My Story

Hi, my name is Paul Cafferty.  Most of my formative years were spent in Houston, Texas, where later I went into the real estate investment and development business.  In August 1987, when I was 42 years old, my wife, Dot, and I went to a seminar at a ski lodge in the mountains of Vermont for a week.  When we left Houston, it was 99 degrees with 90% humidity.  In Vermont where it was cool with lower humidity and surrounded by beautiful green forested rolling mountains we felt alive for the first time in a long time.  I wondered then if there was some place in the USA with the beautiful scenery of Vermont, but without their winters.  And while I was making a wish list I wanted to live on top of a mountain overlooking a large lake.   

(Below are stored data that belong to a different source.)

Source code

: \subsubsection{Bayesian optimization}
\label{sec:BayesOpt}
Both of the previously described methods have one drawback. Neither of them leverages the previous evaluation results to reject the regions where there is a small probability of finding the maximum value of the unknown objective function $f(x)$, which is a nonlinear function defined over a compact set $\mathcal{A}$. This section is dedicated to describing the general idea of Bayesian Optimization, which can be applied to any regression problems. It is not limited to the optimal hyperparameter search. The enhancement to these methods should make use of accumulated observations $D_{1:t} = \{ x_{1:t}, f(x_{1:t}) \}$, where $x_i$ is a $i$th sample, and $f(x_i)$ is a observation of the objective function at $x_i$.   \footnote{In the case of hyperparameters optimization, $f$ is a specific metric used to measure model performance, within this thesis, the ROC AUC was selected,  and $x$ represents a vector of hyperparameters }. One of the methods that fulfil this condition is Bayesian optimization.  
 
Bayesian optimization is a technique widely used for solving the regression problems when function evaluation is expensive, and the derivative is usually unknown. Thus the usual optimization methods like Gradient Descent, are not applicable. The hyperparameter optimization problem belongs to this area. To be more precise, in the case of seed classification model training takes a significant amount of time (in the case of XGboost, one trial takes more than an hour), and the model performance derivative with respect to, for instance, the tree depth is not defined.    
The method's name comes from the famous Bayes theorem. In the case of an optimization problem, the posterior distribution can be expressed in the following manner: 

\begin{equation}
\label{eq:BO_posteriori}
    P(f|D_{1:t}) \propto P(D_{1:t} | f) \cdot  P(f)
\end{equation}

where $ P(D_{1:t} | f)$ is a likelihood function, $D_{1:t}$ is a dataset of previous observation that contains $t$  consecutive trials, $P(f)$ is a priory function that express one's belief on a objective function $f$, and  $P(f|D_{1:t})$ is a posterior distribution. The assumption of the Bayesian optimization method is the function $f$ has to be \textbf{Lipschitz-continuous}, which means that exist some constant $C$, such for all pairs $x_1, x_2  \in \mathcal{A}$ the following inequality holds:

When we returned to Houston, I looked at a large aerial photo of the USA and circled all the places in the central time zone with big lakes and mountains.  Since this was before the internet, I wrote a letter to all the nearest Chambers of Commerce and asked for general information, maps, and a list of Realtors.  One of the last information packages sent to me was from Heber Springs, Arkansas, which is surrounded by a 43,000 acre Corps of Engineers Lake named Greers Ferry Lake.  I had never been to Arkansas before and since I had graduated from the rival University of Texas at Austin, I never wanted to go to Arkansas.  However, when I received the map of Greers Ferry Lake, I quickly noticed a large peninsula called Miller’s Point that seemed to have a high elevation above the lake.  I then told my wife that some day, in thirty or forty years, we would live on Miller’s Point not knowing what was there or if it could even be purchased.

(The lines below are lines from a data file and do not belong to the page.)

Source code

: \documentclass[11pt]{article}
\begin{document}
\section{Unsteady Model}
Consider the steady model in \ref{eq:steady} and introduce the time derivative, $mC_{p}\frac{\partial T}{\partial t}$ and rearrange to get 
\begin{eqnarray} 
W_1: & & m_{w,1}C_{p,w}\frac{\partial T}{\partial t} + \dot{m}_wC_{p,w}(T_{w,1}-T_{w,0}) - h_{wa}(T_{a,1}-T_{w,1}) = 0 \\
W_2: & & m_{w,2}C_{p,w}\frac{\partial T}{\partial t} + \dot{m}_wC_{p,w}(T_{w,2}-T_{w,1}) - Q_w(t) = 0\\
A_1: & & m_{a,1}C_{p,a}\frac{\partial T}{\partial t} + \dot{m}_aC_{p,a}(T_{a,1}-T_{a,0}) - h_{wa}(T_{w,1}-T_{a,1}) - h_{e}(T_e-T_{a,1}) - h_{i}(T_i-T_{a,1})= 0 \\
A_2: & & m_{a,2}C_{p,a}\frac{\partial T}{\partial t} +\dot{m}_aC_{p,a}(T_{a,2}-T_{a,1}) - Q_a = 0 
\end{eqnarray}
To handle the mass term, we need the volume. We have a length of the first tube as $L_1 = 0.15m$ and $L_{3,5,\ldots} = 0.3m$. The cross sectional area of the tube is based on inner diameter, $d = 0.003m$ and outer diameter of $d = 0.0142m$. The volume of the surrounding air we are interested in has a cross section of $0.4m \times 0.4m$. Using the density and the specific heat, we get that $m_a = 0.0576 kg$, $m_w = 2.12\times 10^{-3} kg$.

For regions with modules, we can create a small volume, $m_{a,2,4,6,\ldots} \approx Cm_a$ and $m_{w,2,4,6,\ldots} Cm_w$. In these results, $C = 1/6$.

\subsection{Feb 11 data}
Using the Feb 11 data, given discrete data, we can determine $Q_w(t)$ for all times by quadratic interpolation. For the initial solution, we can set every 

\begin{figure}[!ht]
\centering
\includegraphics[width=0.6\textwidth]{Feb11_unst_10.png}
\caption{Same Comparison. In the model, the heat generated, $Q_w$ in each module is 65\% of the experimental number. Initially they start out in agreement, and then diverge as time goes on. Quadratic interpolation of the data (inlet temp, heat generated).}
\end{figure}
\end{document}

My wife was a flight attendant for a major airline.  Two weeks after receiving the map of Greers Ferry Lake, the airline company asked my wife to fly to Little Rock, Arkansas, for the weekend and work on turn around flights.  Never had they asked her to do that.  I flew to Little Rock with her, rented a car, and using only the map mailed to me I tried to drive to Miller’s Point which was approximately sixty- five miles north of the airport.  In error, I drove to another high peninsula with bluffs one mile south of Miller’s Point which also overlooks Greers Ferry Lake.  There were no road signs in this area in 1987.  I parted the dense brush on the bluff and glimpsed Greers Ferry Lake for my first time.  Coming from the flatlands of Houston I was overwhelmed by the incredibly beautiful view.  I immediately felt that this view and the area around it was what I had been looking for all my life.  I felt like I belonged here and that this was home.

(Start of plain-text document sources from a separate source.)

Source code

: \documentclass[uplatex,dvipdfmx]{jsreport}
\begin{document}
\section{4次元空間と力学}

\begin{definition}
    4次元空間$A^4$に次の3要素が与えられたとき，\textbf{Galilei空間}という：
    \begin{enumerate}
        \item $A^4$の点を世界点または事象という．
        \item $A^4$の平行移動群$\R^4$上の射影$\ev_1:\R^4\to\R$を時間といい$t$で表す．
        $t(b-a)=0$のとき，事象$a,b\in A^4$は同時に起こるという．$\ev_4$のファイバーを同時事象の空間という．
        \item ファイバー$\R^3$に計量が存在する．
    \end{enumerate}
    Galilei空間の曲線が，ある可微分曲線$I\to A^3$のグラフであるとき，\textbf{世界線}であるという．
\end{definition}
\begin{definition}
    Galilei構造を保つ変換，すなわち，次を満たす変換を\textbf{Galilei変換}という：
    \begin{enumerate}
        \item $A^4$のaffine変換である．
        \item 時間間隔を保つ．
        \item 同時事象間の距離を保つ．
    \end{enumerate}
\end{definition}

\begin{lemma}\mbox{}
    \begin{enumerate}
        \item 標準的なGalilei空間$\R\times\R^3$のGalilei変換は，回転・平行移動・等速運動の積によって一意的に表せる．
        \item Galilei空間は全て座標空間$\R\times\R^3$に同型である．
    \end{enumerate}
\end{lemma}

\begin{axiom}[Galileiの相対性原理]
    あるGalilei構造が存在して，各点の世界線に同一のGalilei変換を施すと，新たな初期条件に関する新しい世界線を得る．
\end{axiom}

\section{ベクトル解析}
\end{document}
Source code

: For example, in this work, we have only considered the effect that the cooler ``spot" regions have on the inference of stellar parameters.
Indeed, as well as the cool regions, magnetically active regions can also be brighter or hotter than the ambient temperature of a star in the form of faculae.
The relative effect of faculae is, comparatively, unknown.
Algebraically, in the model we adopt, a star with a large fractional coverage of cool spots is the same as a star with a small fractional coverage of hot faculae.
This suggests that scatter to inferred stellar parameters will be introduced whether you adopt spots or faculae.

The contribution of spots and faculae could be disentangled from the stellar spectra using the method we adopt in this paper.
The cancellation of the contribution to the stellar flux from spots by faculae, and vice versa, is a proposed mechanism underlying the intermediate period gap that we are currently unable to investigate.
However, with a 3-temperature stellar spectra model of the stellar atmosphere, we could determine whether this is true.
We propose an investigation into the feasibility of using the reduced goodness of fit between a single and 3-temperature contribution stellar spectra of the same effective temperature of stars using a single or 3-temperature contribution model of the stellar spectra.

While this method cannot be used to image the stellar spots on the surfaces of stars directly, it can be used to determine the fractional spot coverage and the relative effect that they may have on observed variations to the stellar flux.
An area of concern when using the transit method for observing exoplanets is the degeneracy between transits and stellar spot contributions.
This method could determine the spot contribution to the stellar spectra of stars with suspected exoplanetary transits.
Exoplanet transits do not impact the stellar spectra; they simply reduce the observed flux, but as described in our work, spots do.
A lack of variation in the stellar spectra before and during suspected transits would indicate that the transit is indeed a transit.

Fast forward to the present time and this spot is exactly where I have built my home.  However, that day in 1987, I had to hurry back to Little Rock to meet my wife and to fly home.  Upon leaving this view I saw someone in his front yard on the same road and asked if I had just seen Miller’s Point.  He informed me that Miller’s Point was another mile north, but there was a man who had a house in the woods on five acres back where I had been and that he wanted to sell it. This man with the five acres and house also had partners who owned 40 acres around his house and an adjacent 50 acres with a half mile of frontage on Greers Ferry Lake.  The man in the yard gave me the name and phone number of the man with the house for sale.

Upon returning to Houston I called the seller of the house on five acres and agreed to see it in two weeks. On driving to his house, I told my wife that I was not interested in the house since we were not planning to move to Arkansas, but I was interested in his 40 surrounding acres and his 50 adjoining acres on the lake.  My wife just sat on the living room couch and spoke with the sellers while the Realtor showed me through the house and I took pictures.  I quickly realized that this was a very nice functional house in excellent condition and if I later purchased the surrounding land I would have a donut hole owned by someone else in the middle who could hurt the value of the land investment.

However, I was only a curious, semi-serious buyer who was looking, and I was in no hurry to spend any money.  After saying our thankyous and good byes, as we were getting into our car, the seller said: “By the way, the FDIC has foreclosed on 30 acres at my entry and is auctioning it off in two weeks”.  Fate and destiny were really coming into play now.  After looking at the 30 acres at his entry I realized that the 30 acres controlled access to the seller’s house and land.   Two weeks later I went to the auction.  The starting price for the 30 acres was approximately ten times what I thought the final price would be.  I thought that everyone was crazy including me.  I was unaware at that time that there was a large amount of mature valuable timber on the tract plus it had excellent lake views.  When the last bidder stopped raising his hand I raised mine and bought it.

Within the next few months we purchased the seller’s house on five acres, the 40 acres surrounding it and the adjacent 50 acres on the lake.  In the next few years we also purchased an adjoining 40 acres tract and several small out tracts.

I decided to make this land into a palomino quarter horse breeding farm.  For the next four years, my wife and I and three dogs would drive the 500 miles from Houston for one week a month.  As time passed our hearts, minds and souls moved to Enchanted Bluff Farm and it became harder and harder to drive back to Houston.  Finally, on July 4, 1991, we drove to Enchanted Bluff Farm permanently and we have never looked back since.  The rest is history.